If any provision of this Agreement is found invalid or unenforceable by a court of competent jurisdiction, that provision shall be amended to achieve as nearly as possible the same economic effect as the original provision, and the remainder of this Agreement shall remain in full force and effect. Any provision of this Agreement which is unenforceable in any jurisdiction shall be ineffective only as to that jurisdiction, and only to the extent of such unenforceability, without invalidating the remaining provisions hereof.

10.12 Force Majeure.

Except for Customer's obligations to pay any sums due hereunder, neither Party shall be deemed to be in breach of this Agreement for any failure or delay in performance to the extent caused by reasons beyond its reasonable control, including, but not limited to, acts of God, earthquakes, strikes, lockouts or other labor disputes, shortages of materials or resources, invasions, riots, closing of public highways, civil unrest, war, acts of terrorism, mass disease, epidemic or pandemic (e.g., COVID‑19), public health requirements, government‑imposed quarantines, or other governmental interventions.

10.13 Entire Agreement.

This Agreement, together with all other agreements which are incorporated herein and made a part hereof by this reference, contains the entire understanding of the Parties with respect to the subject matter hereof and supersedes all prior agreements and commitments with respect thereto.

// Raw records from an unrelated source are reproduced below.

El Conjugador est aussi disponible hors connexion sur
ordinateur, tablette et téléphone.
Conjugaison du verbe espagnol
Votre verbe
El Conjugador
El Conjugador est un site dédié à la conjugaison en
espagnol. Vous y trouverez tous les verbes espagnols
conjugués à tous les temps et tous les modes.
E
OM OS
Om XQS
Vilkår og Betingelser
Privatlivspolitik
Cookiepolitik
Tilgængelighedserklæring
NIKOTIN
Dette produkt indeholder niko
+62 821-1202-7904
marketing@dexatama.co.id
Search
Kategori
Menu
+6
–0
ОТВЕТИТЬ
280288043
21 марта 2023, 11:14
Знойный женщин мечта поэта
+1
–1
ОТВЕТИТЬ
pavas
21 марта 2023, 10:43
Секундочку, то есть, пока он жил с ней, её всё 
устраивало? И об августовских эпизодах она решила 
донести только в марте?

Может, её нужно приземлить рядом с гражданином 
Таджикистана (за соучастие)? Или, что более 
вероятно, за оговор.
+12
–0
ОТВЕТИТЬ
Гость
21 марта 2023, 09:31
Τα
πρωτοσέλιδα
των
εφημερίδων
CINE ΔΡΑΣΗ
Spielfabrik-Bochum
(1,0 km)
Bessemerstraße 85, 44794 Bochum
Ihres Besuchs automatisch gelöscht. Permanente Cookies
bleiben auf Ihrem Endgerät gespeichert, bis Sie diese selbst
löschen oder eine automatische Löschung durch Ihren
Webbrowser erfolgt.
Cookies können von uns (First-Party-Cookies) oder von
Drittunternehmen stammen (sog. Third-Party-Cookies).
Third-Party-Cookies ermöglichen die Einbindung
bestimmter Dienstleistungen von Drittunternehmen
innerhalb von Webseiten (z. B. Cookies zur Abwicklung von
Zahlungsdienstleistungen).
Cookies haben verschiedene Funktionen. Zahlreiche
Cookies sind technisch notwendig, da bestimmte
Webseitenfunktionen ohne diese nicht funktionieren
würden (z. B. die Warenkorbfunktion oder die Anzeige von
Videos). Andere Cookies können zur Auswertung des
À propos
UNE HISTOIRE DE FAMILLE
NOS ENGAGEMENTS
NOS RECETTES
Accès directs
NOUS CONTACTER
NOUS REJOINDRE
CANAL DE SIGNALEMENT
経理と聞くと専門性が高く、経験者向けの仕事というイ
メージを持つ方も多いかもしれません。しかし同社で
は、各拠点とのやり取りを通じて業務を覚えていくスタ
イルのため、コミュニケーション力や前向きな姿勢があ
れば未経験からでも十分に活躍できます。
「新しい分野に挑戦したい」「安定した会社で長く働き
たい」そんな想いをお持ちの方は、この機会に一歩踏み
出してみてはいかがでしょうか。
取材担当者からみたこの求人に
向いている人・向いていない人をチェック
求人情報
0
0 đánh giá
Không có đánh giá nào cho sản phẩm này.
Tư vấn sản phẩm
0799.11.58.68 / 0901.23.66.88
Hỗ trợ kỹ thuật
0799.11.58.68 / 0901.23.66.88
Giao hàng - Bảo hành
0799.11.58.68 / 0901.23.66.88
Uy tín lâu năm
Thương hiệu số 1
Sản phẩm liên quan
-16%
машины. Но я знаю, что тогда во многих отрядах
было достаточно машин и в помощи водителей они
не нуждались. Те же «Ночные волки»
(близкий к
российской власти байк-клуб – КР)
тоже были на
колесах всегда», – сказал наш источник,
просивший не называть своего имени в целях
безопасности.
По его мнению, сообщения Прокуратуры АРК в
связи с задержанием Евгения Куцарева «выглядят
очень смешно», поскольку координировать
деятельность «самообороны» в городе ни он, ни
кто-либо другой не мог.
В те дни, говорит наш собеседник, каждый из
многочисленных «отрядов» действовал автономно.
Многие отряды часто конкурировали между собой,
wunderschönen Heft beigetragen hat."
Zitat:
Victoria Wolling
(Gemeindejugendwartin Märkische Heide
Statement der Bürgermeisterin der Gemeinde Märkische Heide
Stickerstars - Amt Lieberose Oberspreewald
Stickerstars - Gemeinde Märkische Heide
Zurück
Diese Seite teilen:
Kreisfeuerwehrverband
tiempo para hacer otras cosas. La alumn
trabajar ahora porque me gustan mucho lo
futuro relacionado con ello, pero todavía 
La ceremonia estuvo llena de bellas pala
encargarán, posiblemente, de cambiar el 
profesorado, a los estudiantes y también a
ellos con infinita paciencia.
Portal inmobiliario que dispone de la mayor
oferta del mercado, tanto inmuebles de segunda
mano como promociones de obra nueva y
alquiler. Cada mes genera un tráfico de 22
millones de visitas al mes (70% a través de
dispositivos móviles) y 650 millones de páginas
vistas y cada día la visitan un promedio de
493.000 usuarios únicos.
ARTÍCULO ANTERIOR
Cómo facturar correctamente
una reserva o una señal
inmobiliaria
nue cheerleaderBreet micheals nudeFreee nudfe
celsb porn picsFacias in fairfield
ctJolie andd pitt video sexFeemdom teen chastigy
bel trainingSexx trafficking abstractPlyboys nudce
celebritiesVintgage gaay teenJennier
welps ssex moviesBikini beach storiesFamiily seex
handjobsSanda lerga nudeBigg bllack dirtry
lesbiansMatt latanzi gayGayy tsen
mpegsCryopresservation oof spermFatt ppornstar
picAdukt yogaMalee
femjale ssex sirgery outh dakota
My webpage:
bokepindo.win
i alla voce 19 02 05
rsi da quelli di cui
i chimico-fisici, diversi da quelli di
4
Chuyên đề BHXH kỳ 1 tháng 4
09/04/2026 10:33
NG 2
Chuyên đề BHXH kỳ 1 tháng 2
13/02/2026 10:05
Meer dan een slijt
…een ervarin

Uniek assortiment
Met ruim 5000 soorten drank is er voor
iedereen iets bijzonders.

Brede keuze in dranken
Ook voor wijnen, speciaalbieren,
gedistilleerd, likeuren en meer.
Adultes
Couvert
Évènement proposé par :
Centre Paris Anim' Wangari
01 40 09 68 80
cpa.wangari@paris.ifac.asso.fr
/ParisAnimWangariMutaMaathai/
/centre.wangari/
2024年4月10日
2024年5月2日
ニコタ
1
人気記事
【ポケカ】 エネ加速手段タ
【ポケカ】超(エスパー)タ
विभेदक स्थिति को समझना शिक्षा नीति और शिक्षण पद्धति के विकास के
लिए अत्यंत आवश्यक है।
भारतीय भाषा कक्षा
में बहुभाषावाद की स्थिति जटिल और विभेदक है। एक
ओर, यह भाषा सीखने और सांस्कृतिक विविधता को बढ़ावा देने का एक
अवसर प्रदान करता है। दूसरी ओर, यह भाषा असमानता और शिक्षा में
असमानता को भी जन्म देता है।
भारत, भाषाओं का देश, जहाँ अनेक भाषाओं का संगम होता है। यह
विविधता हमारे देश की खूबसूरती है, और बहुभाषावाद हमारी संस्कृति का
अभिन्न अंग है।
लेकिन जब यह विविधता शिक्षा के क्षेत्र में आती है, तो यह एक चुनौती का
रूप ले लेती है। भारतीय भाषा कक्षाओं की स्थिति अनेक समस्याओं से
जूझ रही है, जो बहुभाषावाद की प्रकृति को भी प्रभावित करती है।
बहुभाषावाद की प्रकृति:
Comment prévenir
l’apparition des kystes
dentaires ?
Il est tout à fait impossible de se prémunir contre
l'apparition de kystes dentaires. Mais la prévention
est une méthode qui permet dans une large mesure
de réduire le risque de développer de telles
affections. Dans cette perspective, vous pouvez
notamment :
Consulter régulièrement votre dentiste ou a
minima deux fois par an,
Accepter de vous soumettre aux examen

There are no other oral or written understandings, terms, or conditions, and neither Party has relied upon any representation, express or implied, not contained in this Agreement. Except as otherwise set forth herein, no modification of or amendment to this Agreement, or any waiver of any rights under this Agreement, will be effective unless in writing and signed by authorized signatories of Customer and Juiced.

Amendments.

Juiced reserves the right to amend this Agreement at any time upon notice to Customer.